Aurelia en la ventana

Guillermo Samperio

18/01/2013 - 12:01 am

La bicicleta atravesó el territorio de su vista y apenas pudo ver una pierna y la mitad de la espalda. Quedó tan sólo el reflejo platinado en los aparadores de la zapatería de la esquina. Desde la ventana, Aurelia siguió mirando la calle transversal y, de pronto, apareció un niño de pantalones cortos que echó a bailar un trompo. Aurelia pensó en la concha del caracol que lleva giros en la espalda. Recordó la rueda de triciclo que yacía en el cuarto de los triques.

Su mirada azul, había dicho Antonio, tiene el candor suficiente para ver de otra manera los aconteceres, pero no sé si se trate de otro asunto. Antier que llovía, por ejemplo, al ver las negras monedas de los paraguas, le dio por decir que la tarde se había puesto de luto. Habló de un tal cortejo de la bruma y la desidia. Una vez, pasó bajo su ventana la joroba de un camello en el canasto que el panadero equilibraba sobre la cabeza.

Hace un momento, supuso que la bicicleta de Antonio rodaba sobre el aire, porque el cielo se había puesto para abajo en la humedad de la tarde. La mujer los llamaba instantes eléctricos que vienen a mi torre de rojo ladrillo inglés. La luz del horizonte se refractaba, le ponía un tono violeta al cabello alto de Aurelia. Su rostro blanco, comentaba la patrona de la lechería, como la percibo desde aquí abajo, es una cara de serenidad, digna y tal vez resignado. El azul de sus ojos sólo de vez en cuando lo distingo.

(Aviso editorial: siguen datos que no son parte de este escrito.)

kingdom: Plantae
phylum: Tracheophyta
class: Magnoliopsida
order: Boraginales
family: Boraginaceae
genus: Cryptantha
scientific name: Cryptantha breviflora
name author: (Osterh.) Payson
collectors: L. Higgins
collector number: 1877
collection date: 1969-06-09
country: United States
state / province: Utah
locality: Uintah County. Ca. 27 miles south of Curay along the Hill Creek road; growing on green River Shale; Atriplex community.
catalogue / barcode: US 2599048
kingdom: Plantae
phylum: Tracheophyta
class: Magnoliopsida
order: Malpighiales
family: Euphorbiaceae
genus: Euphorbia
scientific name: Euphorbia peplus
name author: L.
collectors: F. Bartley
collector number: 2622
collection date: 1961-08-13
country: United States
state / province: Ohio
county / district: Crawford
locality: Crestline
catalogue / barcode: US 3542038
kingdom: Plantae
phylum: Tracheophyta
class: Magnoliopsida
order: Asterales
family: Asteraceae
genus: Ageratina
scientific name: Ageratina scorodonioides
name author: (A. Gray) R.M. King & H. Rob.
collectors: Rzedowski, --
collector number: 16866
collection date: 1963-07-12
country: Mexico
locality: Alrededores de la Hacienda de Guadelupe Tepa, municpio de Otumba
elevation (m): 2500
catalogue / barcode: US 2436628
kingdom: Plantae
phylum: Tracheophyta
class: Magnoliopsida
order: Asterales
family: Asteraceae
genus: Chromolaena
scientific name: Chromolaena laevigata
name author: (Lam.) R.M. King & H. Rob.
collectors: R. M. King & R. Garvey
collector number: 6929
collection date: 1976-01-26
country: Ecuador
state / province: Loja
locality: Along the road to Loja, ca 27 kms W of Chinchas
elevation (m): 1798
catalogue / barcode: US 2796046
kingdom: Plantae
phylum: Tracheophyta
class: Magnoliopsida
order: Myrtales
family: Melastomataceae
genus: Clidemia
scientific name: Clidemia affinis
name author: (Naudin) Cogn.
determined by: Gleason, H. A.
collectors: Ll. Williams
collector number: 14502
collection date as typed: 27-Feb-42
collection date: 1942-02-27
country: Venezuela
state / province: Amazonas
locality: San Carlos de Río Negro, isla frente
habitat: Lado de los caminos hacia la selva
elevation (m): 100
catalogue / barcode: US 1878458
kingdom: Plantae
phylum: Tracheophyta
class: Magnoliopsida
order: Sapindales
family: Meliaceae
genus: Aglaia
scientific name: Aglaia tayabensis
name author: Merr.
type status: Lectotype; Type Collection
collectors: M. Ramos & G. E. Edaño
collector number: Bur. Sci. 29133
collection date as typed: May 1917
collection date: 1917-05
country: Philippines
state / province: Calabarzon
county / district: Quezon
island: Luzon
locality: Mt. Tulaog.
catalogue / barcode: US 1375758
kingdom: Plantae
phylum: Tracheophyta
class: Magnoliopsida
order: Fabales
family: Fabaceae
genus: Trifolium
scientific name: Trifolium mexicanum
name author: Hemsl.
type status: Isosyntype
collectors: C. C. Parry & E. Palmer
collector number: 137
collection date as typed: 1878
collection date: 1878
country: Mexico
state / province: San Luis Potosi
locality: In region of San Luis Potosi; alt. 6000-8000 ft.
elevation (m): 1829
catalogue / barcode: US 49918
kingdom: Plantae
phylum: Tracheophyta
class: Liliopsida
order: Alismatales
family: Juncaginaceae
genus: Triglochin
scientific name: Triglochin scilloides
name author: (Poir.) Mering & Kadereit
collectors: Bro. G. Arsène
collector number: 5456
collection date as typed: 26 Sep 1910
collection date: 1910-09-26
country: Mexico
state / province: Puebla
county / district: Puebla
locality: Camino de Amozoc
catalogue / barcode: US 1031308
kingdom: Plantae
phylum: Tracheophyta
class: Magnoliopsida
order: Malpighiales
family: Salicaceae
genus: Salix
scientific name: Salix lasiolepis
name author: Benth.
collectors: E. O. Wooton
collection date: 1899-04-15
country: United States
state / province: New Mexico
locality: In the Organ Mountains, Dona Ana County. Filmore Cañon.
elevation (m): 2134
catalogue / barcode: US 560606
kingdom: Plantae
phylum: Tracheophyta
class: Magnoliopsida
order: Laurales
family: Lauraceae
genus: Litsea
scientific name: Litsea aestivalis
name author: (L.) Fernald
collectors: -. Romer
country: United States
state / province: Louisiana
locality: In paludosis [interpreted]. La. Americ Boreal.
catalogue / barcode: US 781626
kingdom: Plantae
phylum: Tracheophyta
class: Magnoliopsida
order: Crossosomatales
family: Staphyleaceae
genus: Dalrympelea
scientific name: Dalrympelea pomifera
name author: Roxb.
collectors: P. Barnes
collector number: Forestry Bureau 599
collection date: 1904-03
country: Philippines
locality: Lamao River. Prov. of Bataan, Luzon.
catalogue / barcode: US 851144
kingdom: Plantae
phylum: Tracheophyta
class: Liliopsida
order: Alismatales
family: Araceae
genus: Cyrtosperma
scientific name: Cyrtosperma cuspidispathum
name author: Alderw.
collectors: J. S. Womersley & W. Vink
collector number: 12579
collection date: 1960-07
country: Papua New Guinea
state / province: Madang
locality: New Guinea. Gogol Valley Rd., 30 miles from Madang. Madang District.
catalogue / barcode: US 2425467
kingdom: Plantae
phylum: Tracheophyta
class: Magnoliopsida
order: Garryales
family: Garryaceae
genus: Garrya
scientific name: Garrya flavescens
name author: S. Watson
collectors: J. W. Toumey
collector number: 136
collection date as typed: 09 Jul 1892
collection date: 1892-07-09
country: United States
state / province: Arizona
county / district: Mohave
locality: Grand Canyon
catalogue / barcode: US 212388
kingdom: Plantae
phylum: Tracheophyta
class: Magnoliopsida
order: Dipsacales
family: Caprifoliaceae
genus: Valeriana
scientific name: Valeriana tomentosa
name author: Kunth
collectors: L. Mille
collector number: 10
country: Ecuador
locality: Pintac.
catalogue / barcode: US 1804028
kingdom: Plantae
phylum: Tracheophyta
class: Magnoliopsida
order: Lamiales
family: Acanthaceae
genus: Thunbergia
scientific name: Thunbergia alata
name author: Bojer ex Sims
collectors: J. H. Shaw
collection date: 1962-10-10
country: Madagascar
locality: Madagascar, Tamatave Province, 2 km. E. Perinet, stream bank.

Pero los muros del barrio sabían la otra parte: la bicicleta y Antonio desaparecerían, en cada nuevo intento, antes de que Aurelia pudiera levantar la mano y mover la pañoleta de amarillos y naranjas. A solas, ante el espejo oval de la recámara, ella se decía que su deseo era semejante al silencio de los banderolas caídas bajo la lluvia. A pesar de estas rupturas de tiempo, su corazón seguía siendo una colmena, intranquila y peligrosa. La moneda coqueta que aventó en el espacio de Antonio había desaparecido sobre la cornisa de la tlapalería del mismo Antonio. En ese lejano acontecimiento, a Aurelia le parecieron antipáticos y tristes los pares de zapatos que colgaban en su calle. Aquel día cerró los postigos de la ventana por el resto de septiembre.

Volvieron a desplegarse el primero de octubre y la bicicleta atravesó el territorio de su vista y apenas pudo ver una pierna y la mitad de la espalda. Hubo, entonces, en su pensamiento una cebra, trazada por la ventisca de otra tarde. Y podía ser también un arcángel con las alas manchadas de limo, similar al que tejió su tía abuela Cata, la monja desdichada de la familia, en una chalina célebre. Aurelia abrió con la esperanza de mirar con otros ojos los zapatos, la tarde parda, la lechería, la calle transversal.

Ante el calendario que aún se le avecinaba, Aurelia supo, como la pera madura que cae y se revienta contra el piso, que su ventana abriría tarde siempre, cuando el niño de pantalones cortos apareciera, soltando la cuerda con el trompo en aire. Cuándo sería la última ocasión, se preguntaba, en silencio, el empleado más viejo de la tlapalería; eso, ella nunca lo supo. Mientras tanto, su mirada azul siguió atardeciendo; un día de los que oscurecen temprano se quedó en sus ojos. Y la calle fue transitada por gatos y perros de humo, por estandartes macilentos, por cocodrilos que miraron, de reojo, a Aurelia en la ventana.